Чисто выбритые маршевики с белыми подворотничками выстроились перед штабом бригады. Полковник Беляев, начштаба Чернявский, начальники служб проходили меж рядов, тщательно проверяя подгонку обмундирования и снаряжения. Во всем чувствовалась приподнятость, словно бригада впервые отправляла на фронт маршевое подразделение. Командир бригады был весел, шутил с бойцами и, казалось, устранил все и всяческие барьеры, диктуемые строгими законами субординации. Он был полон того чувства, какое, вероятно испытывает учитель, расстающийся с выпускниками, – вот теперь-то они начнут самостоятельную жизнь. Рота уходила, но каждый из бойцов уносил частицу его души. Можно же себе позволить иногда немножко сентиментальности, черт возьми!
Глядя на загорелые лица бойцов, прошедших испытание огнем на учебном полигоне, он снова повторил про себя: «Будить инициативу... Приучать к самостоятельности в мыслях и действиях... Освободить от мелочной опеки, открывать простор людям, черт возьми. И верить, верить! Не это ли главное качество руководителя?»
Впрочем, теперь он полностью доверял маршевой, стоявшей перед ним. Он не замечал в людях той скованности и отрешенности, что так поразили его тогда на станции. Он проходил вдоль рядов, ловя на себе внимательные, исполненные спокойствия и доверия взгляды. Пришло безошибочное ощущение внутренней близости между командиром и бойцами, чувство, неизменно сопутствовавшее всей его армейской службе.
И в эти последние минуты прощания ему захотелось повидать тех, кто досадил ему. Он отыскал глазами молодого узбека и кивнул. Тот ответил улыбкой.
Рядом с командиром бригады шагал комиссар полка Щербак. Он на днях вернулся из политуправления округа, хмурый и недовольный. На сей раз отбился, но разговор с замначальника политуправления произошел неприятный. Щербак не пожелал оставлять запасный полк. «На фронт с охотой поеду. В округ – прошу не забирать».

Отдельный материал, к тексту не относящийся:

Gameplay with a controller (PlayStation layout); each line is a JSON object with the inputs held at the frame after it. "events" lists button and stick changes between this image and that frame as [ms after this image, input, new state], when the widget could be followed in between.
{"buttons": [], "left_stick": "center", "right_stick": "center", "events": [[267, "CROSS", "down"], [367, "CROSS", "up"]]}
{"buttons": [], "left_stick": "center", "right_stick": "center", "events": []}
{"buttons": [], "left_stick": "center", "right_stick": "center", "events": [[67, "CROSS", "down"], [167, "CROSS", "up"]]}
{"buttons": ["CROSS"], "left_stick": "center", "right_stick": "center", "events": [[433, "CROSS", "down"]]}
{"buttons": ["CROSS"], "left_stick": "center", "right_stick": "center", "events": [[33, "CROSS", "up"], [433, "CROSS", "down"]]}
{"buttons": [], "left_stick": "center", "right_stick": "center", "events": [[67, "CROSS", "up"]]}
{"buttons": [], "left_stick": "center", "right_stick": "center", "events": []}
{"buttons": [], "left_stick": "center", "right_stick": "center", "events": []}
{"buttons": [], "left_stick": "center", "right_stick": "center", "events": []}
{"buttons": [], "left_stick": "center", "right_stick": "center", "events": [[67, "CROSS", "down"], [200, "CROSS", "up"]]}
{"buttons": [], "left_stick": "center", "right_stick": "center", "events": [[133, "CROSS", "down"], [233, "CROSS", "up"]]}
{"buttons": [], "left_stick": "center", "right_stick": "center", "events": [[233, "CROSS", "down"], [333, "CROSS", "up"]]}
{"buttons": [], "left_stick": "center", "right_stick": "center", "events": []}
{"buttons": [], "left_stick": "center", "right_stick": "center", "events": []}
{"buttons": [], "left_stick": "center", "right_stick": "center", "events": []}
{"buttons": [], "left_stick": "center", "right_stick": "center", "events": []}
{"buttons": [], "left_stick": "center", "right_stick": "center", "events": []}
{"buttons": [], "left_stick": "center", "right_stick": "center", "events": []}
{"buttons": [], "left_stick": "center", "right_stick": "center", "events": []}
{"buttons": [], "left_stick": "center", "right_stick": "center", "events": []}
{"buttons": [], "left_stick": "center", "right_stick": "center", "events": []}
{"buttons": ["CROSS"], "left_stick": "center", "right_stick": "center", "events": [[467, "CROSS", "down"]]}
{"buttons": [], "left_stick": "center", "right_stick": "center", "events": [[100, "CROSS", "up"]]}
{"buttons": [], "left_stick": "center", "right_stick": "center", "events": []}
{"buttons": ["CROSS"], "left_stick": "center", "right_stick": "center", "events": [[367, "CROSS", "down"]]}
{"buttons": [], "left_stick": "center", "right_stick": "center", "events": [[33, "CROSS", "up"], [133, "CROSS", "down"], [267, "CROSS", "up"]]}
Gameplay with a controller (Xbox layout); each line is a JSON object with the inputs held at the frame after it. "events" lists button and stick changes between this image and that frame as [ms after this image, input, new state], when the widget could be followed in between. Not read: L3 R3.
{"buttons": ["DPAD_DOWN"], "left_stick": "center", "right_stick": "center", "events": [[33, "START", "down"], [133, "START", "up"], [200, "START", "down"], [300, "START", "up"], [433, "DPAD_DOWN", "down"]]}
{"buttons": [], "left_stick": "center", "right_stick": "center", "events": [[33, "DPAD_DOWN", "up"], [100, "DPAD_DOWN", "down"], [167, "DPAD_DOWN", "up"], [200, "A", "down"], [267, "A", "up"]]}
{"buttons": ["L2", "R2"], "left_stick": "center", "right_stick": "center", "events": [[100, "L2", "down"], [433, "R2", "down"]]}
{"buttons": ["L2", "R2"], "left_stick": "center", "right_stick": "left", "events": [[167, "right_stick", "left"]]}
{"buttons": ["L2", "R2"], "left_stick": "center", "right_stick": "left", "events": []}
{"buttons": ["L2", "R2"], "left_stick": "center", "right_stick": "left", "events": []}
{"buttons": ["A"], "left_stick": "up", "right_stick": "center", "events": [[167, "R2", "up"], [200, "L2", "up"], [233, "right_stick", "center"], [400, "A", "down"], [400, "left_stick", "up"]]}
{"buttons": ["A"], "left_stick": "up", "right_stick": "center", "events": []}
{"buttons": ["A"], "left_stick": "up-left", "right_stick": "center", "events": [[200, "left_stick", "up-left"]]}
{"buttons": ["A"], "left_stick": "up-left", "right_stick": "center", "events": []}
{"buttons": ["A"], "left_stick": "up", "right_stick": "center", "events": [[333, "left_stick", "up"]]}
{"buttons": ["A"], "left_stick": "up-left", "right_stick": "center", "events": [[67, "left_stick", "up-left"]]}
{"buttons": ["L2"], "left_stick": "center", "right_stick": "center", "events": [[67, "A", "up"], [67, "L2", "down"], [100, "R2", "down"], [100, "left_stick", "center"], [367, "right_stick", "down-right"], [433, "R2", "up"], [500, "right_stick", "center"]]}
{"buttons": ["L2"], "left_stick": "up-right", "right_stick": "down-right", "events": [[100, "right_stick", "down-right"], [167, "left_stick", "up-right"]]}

Беляеву понравился комиссар полка, которого похваливал Дейнека – того опять сморила болезнь: колики в позвоночнике. Понравилось и то, что не тянется, не рвется к повышению. Впрочем, так ли уж похвально это стремление держаться своего, насиженного?
– А знаешь, комиссар, что эта рота вторично родилась? Слышал событие?..
– Так точно, слышал, – прогудел Щербак на низкой басовой ноте.
– Вот они, герои марша... – Полковник остановился возле мотористов, которых хорошо запомнил. Ему улыбались молодые лица. – Попугали вас огнем, ребята? Небось в штанишки кое-кто...
– Не было такого, товарищ полковник, ей-богу, не было...
– А если и было, тоже не беда. Такая наука легко не дается. Лучше вам здесь триста раз потом изойти, нежели один раз кровью там, на фронте... Как скажете?
– Истинно так, товарищ полковник.
– Ничего, правильно гоняли. Теперь-то как бы и страху меньше.
– Доучили добре, ничего не скажешь.
– Нет, не доучили вас, – серьезно проговорил полковник. – Дали бы нам срок, танками обкатали бы. На фронте борьба с танками – главная забота. А вы живого танка не видели.
– Хватит с нас артиллерии на сегодня, – не без юмора сказал кто-то, и все засмеялись. – Как саданет она – все, думаю, панихиду заказывать надо. И в животе, правда ваша, отпустило, вроде еще миг – и на небо вознесусь, такое облегчение произошло...
– Будете вспоминать запасную бригаду?
– Непромокаемую...
– Добрая пересадка. Запомним.
– Так точно, товарищ полковник, – говорил голубоглазый моторист. – Не понимал толком, что к чему. Бузил... А вот пришел дядька... все открыл.
– Какой такой дядька?
– Руденко наш. Солдат.
– Парторг маршевой роты, – подсказал Щербак. – Настоящий вожак. Известный в стране сталевар. В Кремле был принят. Хотел я его в постоянный состав зачислить – ни за что! На фронт – и баста. Вот он, высокий, черный.
Полковник глянул на Руденко.
– Что же он открыл тебе, дядька твой? – полюбопытствовал Беляев.
– Что открыл? – боец замялся. – Как сказать... открыл. Жизнь – вот что. «Не знаешь – подумай, не умеешь – научат, не хочешь – заставят». И про металл, про сталь говорил... Как варить ее...
– Сталевар, – задумчиво проговорил Беляев. – Неужто не нужны нам в тылу сталевары? Об этом думали?
– Военкоматом прислан, товарищ полковник. Добровольцем пошел. Патриот...
– Все мы здесь патриоты собрались. Только сигнал дай – пустое место останется, все на фронт уйдем. Не так ли? А в военкоматах, брат, тоже не святые – могут ошибиться и напутать, сам черт не разберет. Так мы, что же, и поправить не можем? Патриотизм тоже правильно понимать надо. Не так ли, товарищи политработники?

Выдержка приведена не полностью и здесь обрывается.